What Is Credit and How Does It Affect You?


There are many different things that can be attributed to a person's credit. It can be praise for a particular accomplishment, a financial balance, or an earnings amount towards a college degree. A person might have credit when they finish medical school while working two jobs. Credit can also refer to funds added to a checking or charge account. Another common definition of credit is the number of English courses a person completes for a degree.

Having good credit

Having good credit is beneficial for a number of reasons. Having good credit opens up more options for borrowing, including lower interest rates on credit cards and home loans. If you have excellent credit, you may qualify for lower insurance rates or fewer security deposits on telecom accounts. Good credit may even increase your chances of getting a job. Lenders and landlords often look at a person's credit score when assessing a potential tenant.

Sub-factors of a credit score

Credit utilization accounts for 30% of a credit score, and it can help or hurt your score. If you pay your bills on time, you will not have any negative public records to worry about. Late payments, on the other hand, can negatively affect your credit score. Credit card balances should not exceed 30% of the credit limit. Paying off large balances may be tempting, but it can affect your score. It is best to pay at least 30% of your balance each month.

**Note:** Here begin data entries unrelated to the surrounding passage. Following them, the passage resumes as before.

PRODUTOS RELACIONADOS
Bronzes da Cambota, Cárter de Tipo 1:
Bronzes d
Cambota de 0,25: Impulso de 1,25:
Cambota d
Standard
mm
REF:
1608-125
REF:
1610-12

Signs you are "creditworthy"

Creditworthiness is an important element when it comes to borrowing money. It reflects your ability to repay debt, so the higher your credit score is, the more likely you are to obtain a low-interest loan. Lenders determine how creditworthy you are based on your previous loan obligations and timely bill payments. Several other factors can affect your creditworthiness, such as age, current debts, expenses, and future job opportunities.